Try it: Of the entries below, return only those lines from the line with "left wrist: (209, 204)" to the line with "right wrist: (312, 139)", exactly, both included.

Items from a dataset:
------------------------

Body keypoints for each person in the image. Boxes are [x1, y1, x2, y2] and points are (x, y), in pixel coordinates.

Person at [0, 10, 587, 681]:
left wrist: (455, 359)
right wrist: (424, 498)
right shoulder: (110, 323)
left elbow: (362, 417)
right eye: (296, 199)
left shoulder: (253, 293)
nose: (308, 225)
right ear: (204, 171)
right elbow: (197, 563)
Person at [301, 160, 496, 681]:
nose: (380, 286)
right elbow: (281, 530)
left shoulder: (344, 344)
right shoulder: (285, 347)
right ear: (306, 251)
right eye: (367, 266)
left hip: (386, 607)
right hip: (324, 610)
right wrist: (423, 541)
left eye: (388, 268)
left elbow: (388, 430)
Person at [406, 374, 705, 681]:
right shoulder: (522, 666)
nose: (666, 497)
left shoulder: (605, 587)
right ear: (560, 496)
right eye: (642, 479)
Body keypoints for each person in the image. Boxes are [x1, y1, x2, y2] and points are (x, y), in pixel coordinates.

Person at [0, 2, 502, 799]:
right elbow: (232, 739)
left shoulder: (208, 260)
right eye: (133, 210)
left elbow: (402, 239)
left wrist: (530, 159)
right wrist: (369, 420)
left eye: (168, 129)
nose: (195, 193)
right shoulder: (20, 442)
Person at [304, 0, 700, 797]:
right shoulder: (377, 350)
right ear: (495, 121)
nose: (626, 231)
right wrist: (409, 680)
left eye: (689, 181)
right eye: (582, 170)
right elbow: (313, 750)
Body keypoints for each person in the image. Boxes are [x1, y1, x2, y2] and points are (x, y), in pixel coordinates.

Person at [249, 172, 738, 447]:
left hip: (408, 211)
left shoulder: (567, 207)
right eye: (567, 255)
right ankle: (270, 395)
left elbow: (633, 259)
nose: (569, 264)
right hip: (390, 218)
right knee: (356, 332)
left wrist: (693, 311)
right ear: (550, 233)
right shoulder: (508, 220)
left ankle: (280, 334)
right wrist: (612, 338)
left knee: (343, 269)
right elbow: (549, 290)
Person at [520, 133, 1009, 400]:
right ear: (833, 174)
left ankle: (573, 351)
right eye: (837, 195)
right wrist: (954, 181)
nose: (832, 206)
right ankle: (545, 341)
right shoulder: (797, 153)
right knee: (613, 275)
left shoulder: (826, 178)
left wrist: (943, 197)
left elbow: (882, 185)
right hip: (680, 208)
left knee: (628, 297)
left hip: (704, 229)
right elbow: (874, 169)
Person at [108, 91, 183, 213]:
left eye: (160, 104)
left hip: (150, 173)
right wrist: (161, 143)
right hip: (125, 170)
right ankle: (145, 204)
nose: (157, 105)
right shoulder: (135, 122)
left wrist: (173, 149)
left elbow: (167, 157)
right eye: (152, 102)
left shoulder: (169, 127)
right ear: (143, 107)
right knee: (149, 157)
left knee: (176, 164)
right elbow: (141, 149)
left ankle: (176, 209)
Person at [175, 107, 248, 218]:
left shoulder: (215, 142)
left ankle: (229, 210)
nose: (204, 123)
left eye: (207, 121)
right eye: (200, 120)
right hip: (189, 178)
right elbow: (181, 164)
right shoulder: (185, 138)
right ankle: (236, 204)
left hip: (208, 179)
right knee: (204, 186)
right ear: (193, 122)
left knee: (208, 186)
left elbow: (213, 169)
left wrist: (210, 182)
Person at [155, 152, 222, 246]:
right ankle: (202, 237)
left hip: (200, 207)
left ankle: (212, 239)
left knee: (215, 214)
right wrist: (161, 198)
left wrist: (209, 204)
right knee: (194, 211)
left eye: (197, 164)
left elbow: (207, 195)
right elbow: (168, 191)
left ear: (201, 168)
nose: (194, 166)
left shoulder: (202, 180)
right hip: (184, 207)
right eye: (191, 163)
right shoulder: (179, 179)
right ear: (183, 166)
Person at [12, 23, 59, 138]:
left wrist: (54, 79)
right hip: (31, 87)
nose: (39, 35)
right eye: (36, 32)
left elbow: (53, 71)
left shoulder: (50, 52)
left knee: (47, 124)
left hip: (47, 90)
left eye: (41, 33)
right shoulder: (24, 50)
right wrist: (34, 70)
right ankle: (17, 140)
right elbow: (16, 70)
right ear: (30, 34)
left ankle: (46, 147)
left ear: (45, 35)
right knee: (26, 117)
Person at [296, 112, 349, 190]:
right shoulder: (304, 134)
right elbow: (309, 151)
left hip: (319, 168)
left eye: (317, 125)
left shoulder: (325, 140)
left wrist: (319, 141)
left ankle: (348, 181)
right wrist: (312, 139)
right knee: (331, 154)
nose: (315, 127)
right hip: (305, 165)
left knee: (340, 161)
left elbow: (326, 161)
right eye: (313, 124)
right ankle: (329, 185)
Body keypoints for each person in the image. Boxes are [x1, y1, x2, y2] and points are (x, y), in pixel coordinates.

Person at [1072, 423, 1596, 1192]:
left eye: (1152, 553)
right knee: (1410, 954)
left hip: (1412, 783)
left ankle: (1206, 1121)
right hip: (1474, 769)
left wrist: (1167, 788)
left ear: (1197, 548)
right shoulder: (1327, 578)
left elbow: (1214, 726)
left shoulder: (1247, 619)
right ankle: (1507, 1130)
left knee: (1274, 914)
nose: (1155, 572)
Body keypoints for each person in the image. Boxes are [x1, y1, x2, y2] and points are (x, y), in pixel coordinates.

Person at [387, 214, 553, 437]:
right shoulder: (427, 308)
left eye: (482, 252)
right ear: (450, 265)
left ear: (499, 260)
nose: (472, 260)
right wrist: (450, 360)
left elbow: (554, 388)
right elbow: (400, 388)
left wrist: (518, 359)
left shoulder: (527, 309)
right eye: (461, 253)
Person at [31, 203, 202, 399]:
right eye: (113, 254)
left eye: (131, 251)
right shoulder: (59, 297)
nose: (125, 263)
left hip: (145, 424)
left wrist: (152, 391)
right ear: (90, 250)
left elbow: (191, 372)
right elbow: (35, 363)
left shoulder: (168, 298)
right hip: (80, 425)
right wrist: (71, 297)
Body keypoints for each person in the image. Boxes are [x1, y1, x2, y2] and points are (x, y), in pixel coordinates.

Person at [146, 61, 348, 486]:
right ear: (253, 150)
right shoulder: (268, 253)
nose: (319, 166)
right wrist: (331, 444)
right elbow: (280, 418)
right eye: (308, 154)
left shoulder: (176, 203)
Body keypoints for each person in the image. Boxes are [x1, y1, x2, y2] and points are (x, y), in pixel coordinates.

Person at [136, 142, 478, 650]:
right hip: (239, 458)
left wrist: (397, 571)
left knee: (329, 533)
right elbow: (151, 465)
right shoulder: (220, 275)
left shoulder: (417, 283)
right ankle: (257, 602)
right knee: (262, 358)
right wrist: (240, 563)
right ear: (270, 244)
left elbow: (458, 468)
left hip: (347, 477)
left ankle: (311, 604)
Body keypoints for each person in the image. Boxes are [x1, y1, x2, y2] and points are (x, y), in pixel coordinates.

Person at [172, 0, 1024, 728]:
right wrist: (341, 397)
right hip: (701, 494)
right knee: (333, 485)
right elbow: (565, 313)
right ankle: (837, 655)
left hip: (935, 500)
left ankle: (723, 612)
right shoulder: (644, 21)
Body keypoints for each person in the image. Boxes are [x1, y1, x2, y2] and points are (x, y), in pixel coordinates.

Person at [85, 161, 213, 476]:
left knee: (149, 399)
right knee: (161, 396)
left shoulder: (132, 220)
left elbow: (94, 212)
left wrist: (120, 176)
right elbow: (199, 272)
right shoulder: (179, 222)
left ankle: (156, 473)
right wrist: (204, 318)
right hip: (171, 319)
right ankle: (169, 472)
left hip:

------------------------

Reply:
left wrist: (209, 204)
right knee: (194, 211)
left eye: (197, 164)
left elbow: (207, 195)
right elbow: (168, 191)
left ear: (201, 168)
nose: (194, 166)
left shoulder: (202, 180)
right hip: (184, 207)
right eye: (191, 163)
right shoulder: (179, 179)
right ear: (183, 166)
Person at [12, 23, 59, 138]:
left wrist: (54, 79)
right hip: (31, 87)
nose: (39, 35)
right eye: (36, 32)
left elbow: (53, 71)
left shoulder: (50, 52)
left knee: (47, 124)
left hip: (47, 90)
left eye: (41, 33)
right shoulder: (24, 50)
right wrist: (34, 70)
right ankle: (17, 140)
right elbow: (16, 70)
right ear: (30, 34)
left ankle: (46, 147)
left ear: (45, 35)
right knee: (26, 117)
Person at [296, 112, 349, 190]:
right shoulder: (304, 134)
right elbow: (309, 151)
left hip: (319, 168)
left eye: (317, 125)
left shoulder: (325, 140)
left wrist: (319, 141)
left ankle: (348, 181)
right wrist: (312, 139)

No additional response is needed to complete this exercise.